It’s not everyday that a small but respected British developer gets the chance to work on a huge license that originated in Japan. At first the proposal was overwhelming and we wondered at our ability to do the franchise justice, but then we realised that the easiest way to approach was as any other game we develop; what is the core gameplay and what do we want the experience to be?
In previous versions of Super Monkey Ball the player experiences the game through a monkey in a ball and has to negotiate a variety of puzzle stages in order to complete the game. In addition to this, and arguably the more popular aspect of the previous releases, was the inclusion of the mini-games.
When Sega first approached us over the development of the next title they were keen to take Super Monkey Ball in a different direction. It was important that the core of the game still remained along with the mini-games but it was just as important for the new worlds to be fun places to be. We were lucky enough that Sega and Nagoshi-san (creator of Super Monkey Ball) to give us the freedom to come up with the ideas for the gameplay and pretty much a blank sheet with regards to what the world looked like.
Throughout the development of the game we’ve had a very close relationship with Sega. We’ve been able to get feedback on all aspects of the game at an early enough stage to ensure that their vision and ours could be realised.
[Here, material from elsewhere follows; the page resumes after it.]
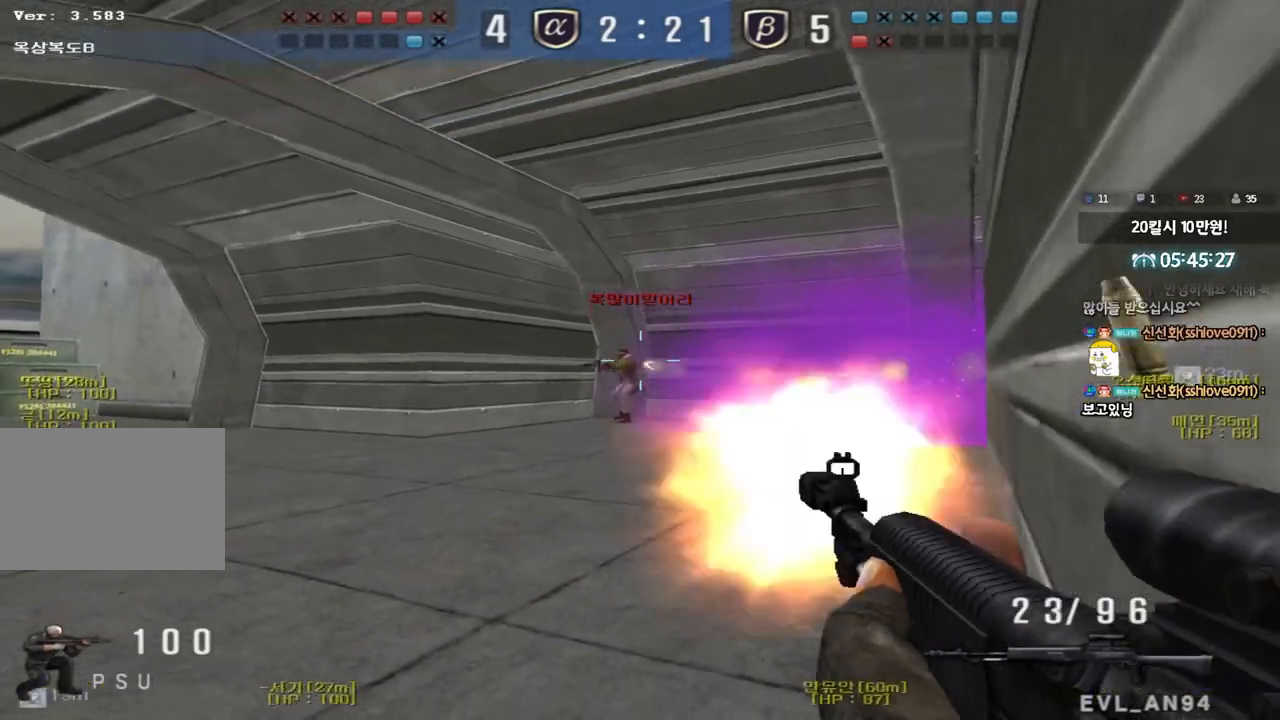
{"keys": ["a", "w"], "events": [[317, "a", "down"], [317, "w", "down"], [367, "ctrl", "up"]]}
One thing that become abundantly clear to us was having the ability to use all of the additional ball mechanics in the main game rather than keep them separated to the minigames. This did provide us with a problem of ensuring that game could not be broken when using these abilities, especially when a task was developed with a specific ball-mode in mind. However, given the abundance of minigames that previous Super Monkey Ball games had we had to pare this down to a manageable number. We wanted to have around five good, solid mini-games in Adventure three of which were to come from previous titles.
Working closely with Sega we eventually chose Race, Boxing and Target, not only for the fun of the gameplay but it also gave us the widest choice of gameplay mechanics. We also realise that there will be fans out there wondering why their favourite minigame didn’t make the cut. Well, maybe it didn’t – get over it!!!
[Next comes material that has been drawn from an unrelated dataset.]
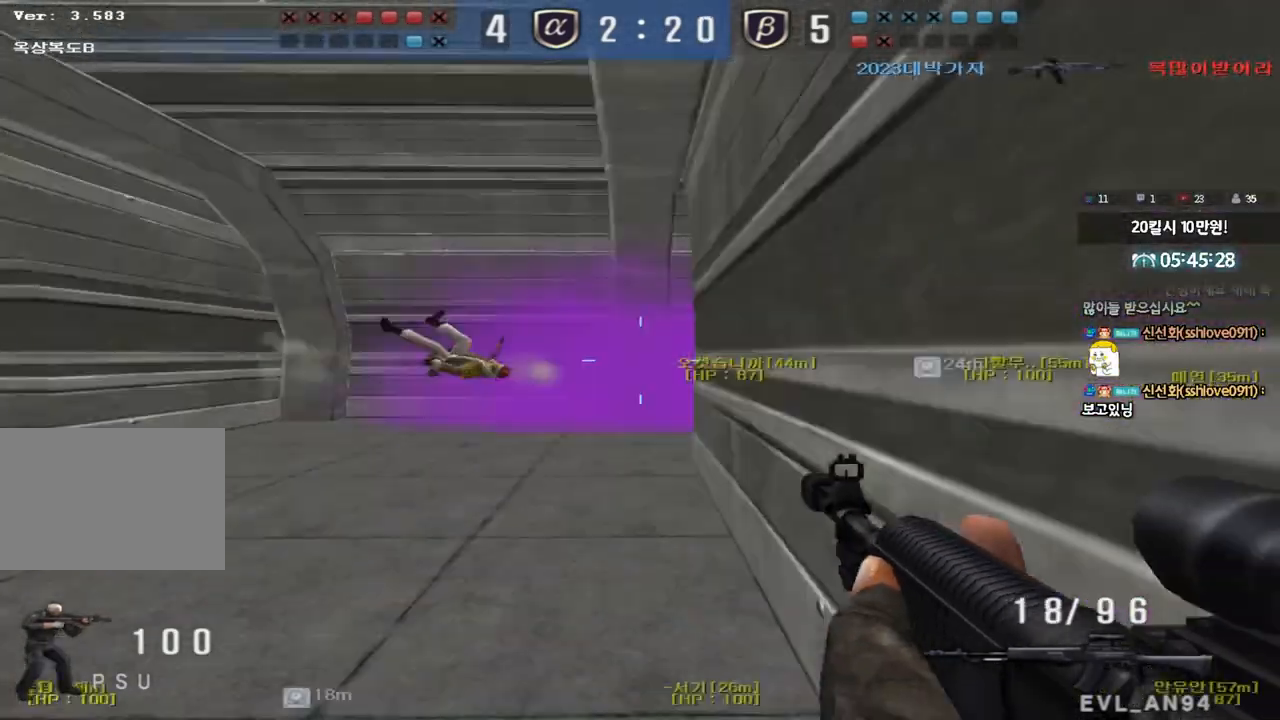
{"keys": ["a", "w"], "events": [[200, "ctrl", "down"], [200, "w", "up"], [233, "a", "up"], [300, "ctrl", "up"], [300, "w", "down"], [317, "a", "down"]]}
Along with those three we also developed a further three games; Tag, Bounce and Cannon, details of which will be forthcoming.
Probably one of the biggest issues we had was getting the feel of the game right. In the very beginning Nagoshi-san allowed us to interpret the gameplay from the original titles. As we released each milestone we were still not happy with the handling as we were missing that quintessential feel of what Super Monkey Ball was all about. Nagoshi-san kindly gave us guidance and the astounding knowledge he had of the game so that we could tweak our engine and physics to match as closely those that fans of the game are used to. The result is something that is very close but has additional subtleties that allowed us to further tweak the gameplay to suit what we wanted to achieve.
Recently we attended the first preview launch of the game at London Zoo and were extremely pleased with the reaction that we got from the press – although at the time of writing we haven’t seen the previews yet, so fingers crossed! It was apparent that there were a number of Super Monkey Ball fans in the audience that were very sceptical over how Super Monkey Ball would transfer to an adventure realm. From the feedback we had on the day it seems that we have been able to achieve our aim; to take Super Monkey Ball in a new direction that not only fits with previous versions of the game but gives the player a completely new and refreshing world in which to have fun!